The latter example might apply to, say, a dominant car manufacturer who started buying up tyre or steel manufacturers - or, possibly, a company that dominated the operating systems market and competed in applications.

One solution is to break up the company - but this is extremely radical, and, Economides thinks, a long way off, if it ever happens. "I think it's extremely unlikely," he says.

"I think the DoJ is going to stick to the stuff they're doing right now - trying to find various ways that the dominance of Windows 95 and NT does not create or minimises disadvantages for competitors."

However, he says, it is "the fault of the DoJ that they didn't go after Microsoft five years ago".
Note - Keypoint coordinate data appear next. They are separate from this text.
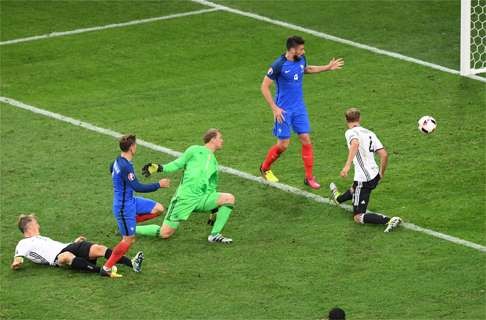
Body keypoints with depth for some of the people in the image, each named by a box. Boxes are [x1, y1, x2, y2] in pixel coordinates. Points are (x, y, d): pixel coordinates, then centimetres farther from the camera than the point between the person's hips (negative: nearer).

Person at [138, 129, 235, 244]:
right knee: (165, 233, -10)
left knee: (229, 198, -15)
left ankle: (215, 235, -8)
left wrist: (214, 209, 20)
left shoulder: (214, 162, 22)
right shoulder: (195, 150, 6)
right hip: (185, 197, -5)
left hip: (202, 198, 5)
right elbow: (178, 164, 4)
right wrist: (160, 168, -11)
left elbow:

Nearly two years ago, when Connected last looked at Microsoft and its chances for world domination, the company was six months into its Internet era. At the time, Internet Explorer was in an early release and Netscape had some 80 per cent of the browser market. It is now 57 per cent and falling.

Then, one of the key developments on the horizon seemed to be the Network Computer, a stripped-down machine promoted by Oracle and Sun which, coupled with Java, would by-pass the need for Windows entirely. Microsoft's answer was the Simply Interactive PC, which was to boot up instantly and provide standardised connections to common household appliances and computer peripherals.

"Visionware" at the time, the Simply Interactive PC has largely faded from public view, although Windows 98 product manager David Weeks says we can expect to see products emerging toward the end of this year.

The most telling indicators of what Bill Gates is planning come in what he spends his prodigious wealth on (over Christmas, the Net's Bill Gates Personal Wealth Clock ticked past $38.6778 billion). The past year and a half, however, have seen Microsoft invest widely while consolidating its position in the traditional areas.

It has 86 per cent of the desktop operating system market; 87 per cent of office suites (Lotus is second at 6 per cent, and Corel, which just announced a quarterly loss, has only 4.7 per cent); 39.8 per cent of network operating systems shipped in 1996, slightly ahead of Novell and Unix.

Perhaps the only source of comfort from those who fear Microsoft's ever growing power is its seeming inability to crack content. Its Web-based literary magazine Slate has been well received, but plans to charge for it have been repeatedly put back. Its local listings service, Sidewalk, once seen as a major threat to local newspapers, is being scaled back, and despite pouring money into its online service, Microsoft Network, it is at best lacklustre. The same is true of its high-profile cable TV station, MSNBC.

Gates has things to worry about besides anti-trust actions: he is losing the PR battle. This is despite his efforts to reinvent himself as a media star (after his book's publication, for example, he turned up on David Letterman's late-night talk-and-comedy show in the US).

It probably didn't help to know that university students in California are protesting against plans for Microsoft to take over the supplying of the University of California's network.

Microsoft turned on a dime once before, in mid-1995, when it realised how grossly it had underestimated the importance and appeal of the Internet. Will it do so again in response to public opinion?